Diese Kategorie verwirrt mich im besonderen Mass. Bekanntlich sind Babys ein reales Phänomen, und Geburten finden tatsächlich statt. Es gibt auch genügend Leute, die direkt aus dem Gebärsaal das erste Foto posten. Warum zur Hebamme scheinen alle diese weinenden Papas in eine Marktlücke zu stossen?
Ich glaube, es liegt an der unterschwellig reaktionären Botschaft, die bei dieser Kategorie besonders deutlich spürbar ist: Wenn bei Punkt 3) das einfache Leben zelebriert wird, lautet hier die Forderung, der Fruchtbarkeit zu huldigen. Menschen, die sich vermehren, verdienen Respekt und Anerkennung. Es wird ein stockkonservatives Familienbild vermittelt, und kinderreiche Familien sind ein Merkmal von faschistoiden (oder meinetwegen stark autoritären, nationalistischen) Gesellschaften.
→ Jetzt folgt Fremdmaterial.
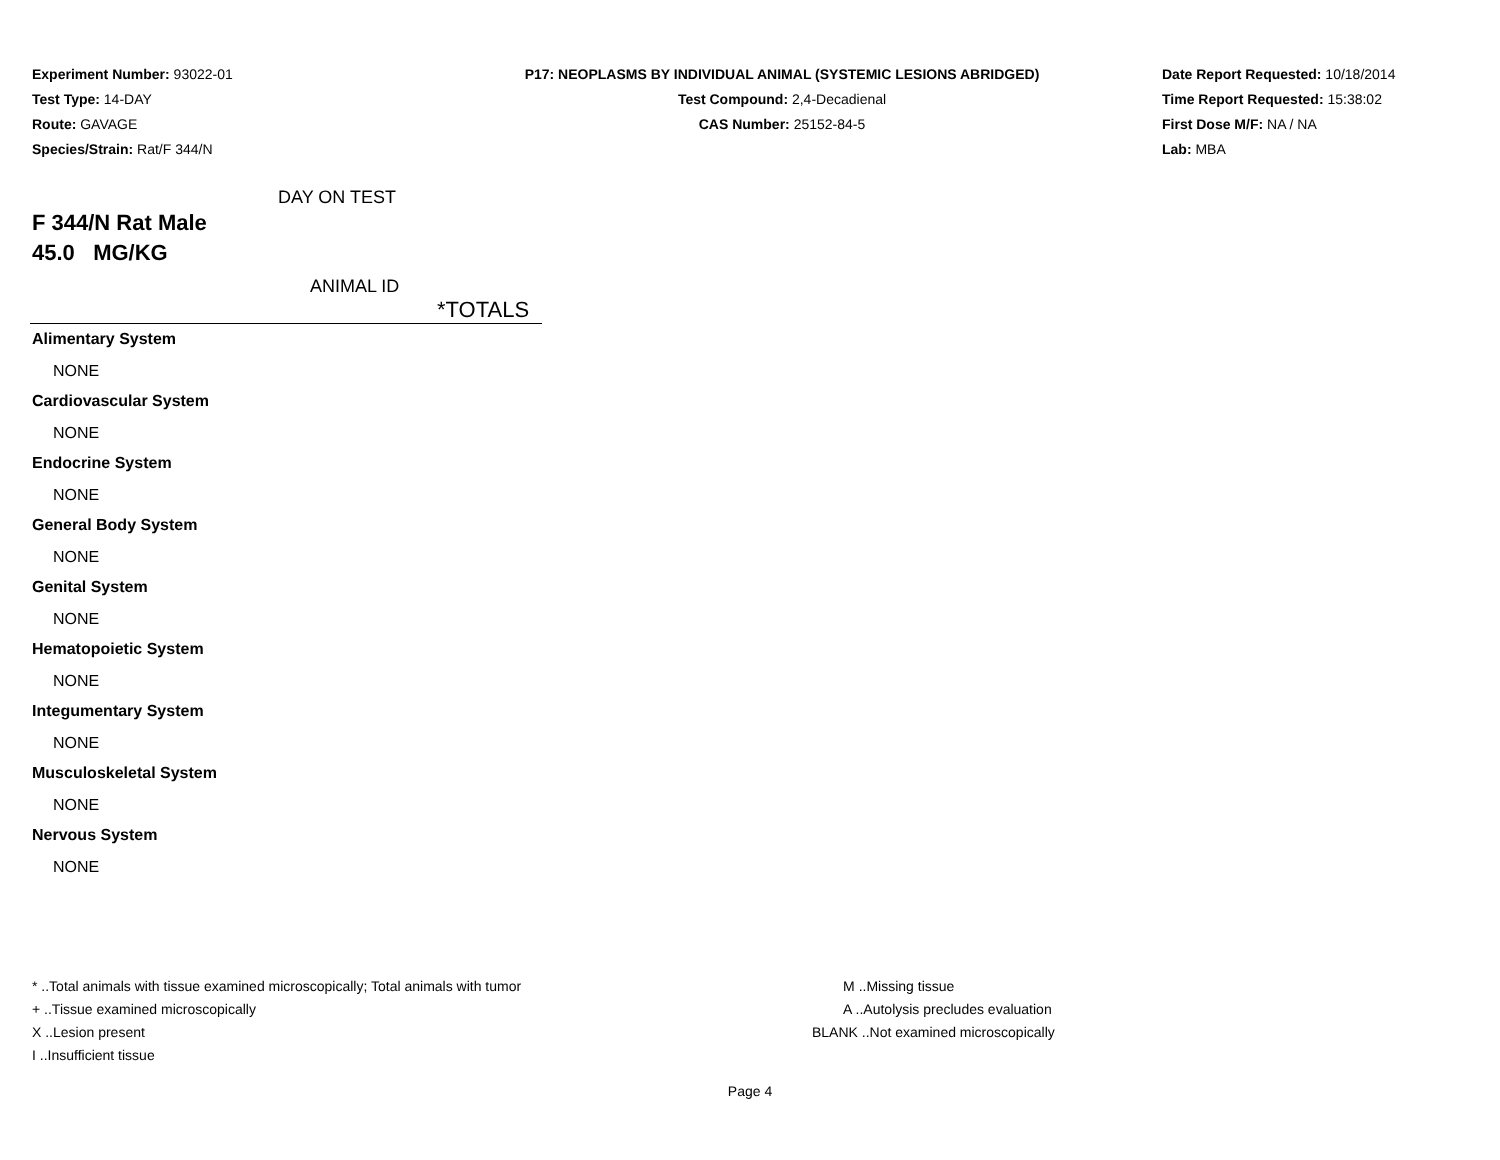Experiment Number: 93022-01
Test Type: 14-DAY
Route: GAVAGE
Species/Strain: Rat/F 344/N
P17: NEOPLASMS BY INDIVIDUAL ANIMAL (SYSTEMIC LESIONS ABRIDGED)
Test Compound: 2,4-Decadienal
CAS Number: 25152-84-5
Date Report Requested: 10/18/2014
Time Report Requested: 15:38:02
First Dose M/F: NA / NA
Lab: MBA
DAY ON TEST
F 344/N Rat Male
45.0 MG/KG
ANIMAL ID
*TOTALS
Alimentary System
NONE
Cardiovascular System
NONE
Endocrine System
NONE
General Body System
NONE
Genital System
NONE
Hematopoietic System
NONE
Integumentary System
NONE
Musculoskeletal System
NONE
Nervous System
NONE
* ..Total animals with tissue examined microscopically; Total animals with tumor
+ ..Tissue examined microscopically
X ..Lesion present
I ..Insufficient tissue
M ..Missing tissue
A ..Autolysis precludes evaluation
BLANK ..Not examined microscopically
Page 4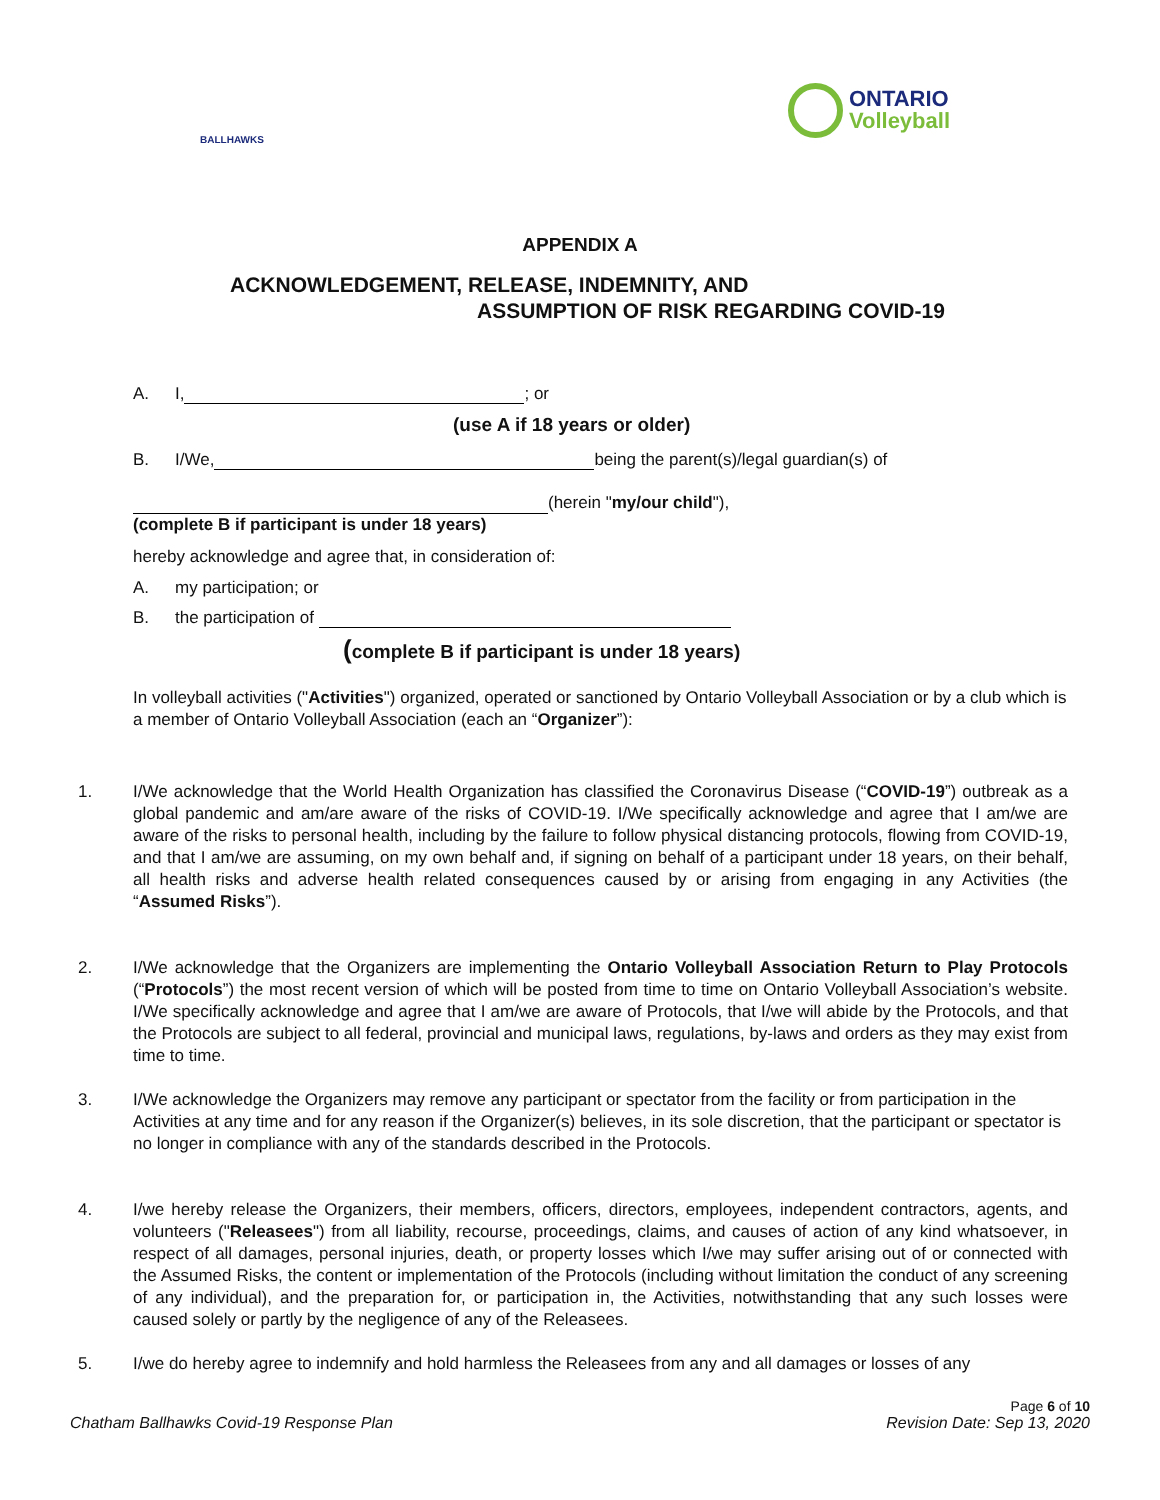BALLHAWKS
ONTARIO
Volleyball
APPENDIX A
ACKNOWLEDGEMENT, RELEASE, INDEMNITY, AND
ASSUMPTION OF RISK REGARDING COVID-19
A. I, ; or
(use A if 18 years or older)
B. I/We, being the parent(s)/legal guardian(s) of
(herein "my/our child"),
(complete B if participant is under 18 years)
hereby acknowledge and agree that, in consideration of:
A. my participation; or
B. the participation of
(complete B if participant is under 18 years)
In volleyball activities ("Activities") organized, operated or sanctioned by Ontario Volleyball Association or by a club which is a member of Ontario Volleyball Association (each an “Organizer”):
1. I/We acknowledge that the World Health Organization has classified the Coronavirus Disease (“COVID-19”) outbreak as a global pandemic and am/are aware of the risks of COVID-19. I/We specifically acknowledge and agree that I am/we are aware of the risks to personal health, including by the failure to follow physical distancing protocols, flowing from COVID-19, and that I am/we are assuming, on my own behalf and, if signing on behalf of a participant under 18 years, on their behalf, all health risks and adverse health related consequences caused by or arising from engaging in any Activities (the “Assumed Risks”).
2. I/We acknowledge that the Organizers are implementing the Ontario Volleyball Association Return to Play Protocols (“Protocols”) the most recent version of which will be posted from time to time on Ontario Volleyball Association’s website. I/We specifically acknowledge and agree that I am/we are aware of Protocols, that I/we will abide by the Protocols, and that the Protocols are subject to all federal, provincial and municipal laws, regulations, by-laws and orders as they may exist from time to time.
3. I/We acknowledge the Organizers may remove any participant or spectator from the facility or from participation in the Activities at any time and for any reason if the Organizer(s) believes, in its sole discretion, that the participant or spectator is no longer in compliance with any of the standards described in the Protocols.
4. I/we hereby release the Organizers, their members, officers, directors, employees, independent contractors, agents, and volunteers ("Releasees") from all liability, recourse, proceedings, claims, and causes of action of any kind whatsoever, in respect of all damages, personal injuries, death, or property losses which I/we may suffer arising out of or connected with the Assumed Risks, the content or implementation of the Protocols (including without limitation the conduct of any screening of any individual), and the preparation for, or participation in, the Activities, notwithstanding that any such losses were caused solely or partly by the negligence of any of the Releasees.
5. I/we do hereby agree to indemnify and hold harmless the Releasees from any and all damages or losses of any
Chatham Ballhawks Covid-19 Response Plan Page 6 of 10
Revision Date: Sep 13, 2020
Das Ehrenkreuz der Deutschen Mutter («Karnickelorden»), die Geburtenoffensive Mussolinis sind Ausprägungen davon.
Man könnte mir vorwerfen, zu viel in diese Bilder hineinzuinterpretieren. Aber gerade der rechtschaffene, bescheidene Polizist scheint mir ein klarer Fingerzeig zu sein, dass sich «die Richtigen» vermehren sollten.
Drei Detailbemerkungen: Wie bei Kategorie 4) und 5) sprengt das Betteln um Aufmerksamkeit jede Cringe-Skala. Wieder treffen wir auf einen Polizisten, dem einmal zu oft «ACAB!» zugerufen wurde. Und was zum heulenden Höllenhund ist ein «glückliches Dreiecksleben» (Beschreibung zum dritten Bild)?
1) Drillinge sind das absolute Minimum
Kinderschwemme: So viele Babys, und trotzdem sehen alle so ausgeschlafen aus.
Falls ihr mir bei Punkt 4) nicht geglaubt habt, dann kommt ihr bei Platz 1) nicht umhin, nochmals über meine These nachzudenken. Hier werden (wenngleich nur digital) Kinder gezeugt, dass jeder Versuch einer «Umvolkung» zum Scheitern verurteilt sein wird.
Auch hier sträuben sich einem die Nackenhaare ob der krummen Details in diesen Posts: Nein, man zählt das Alter auf den drei Kuchen von Drillingen nicht zusammen. Angesichts der Blumenkohlköpfe bei Bild drei muss man Klonen unterstellen. Und beim letzten Bild müsste der dringende Wunsch lauten, dass diese eine Riesenhand ein wenig schrumpfen möge.
Um zum Anfang zurückzukommen: Nein, der Sieg der Vernunft ist nicht absehbar. Das wird noch viel drastischer aus dem Ruder laufen. Ich bin gespannt, welche idiotischen Motive als nächstes die Runde machen.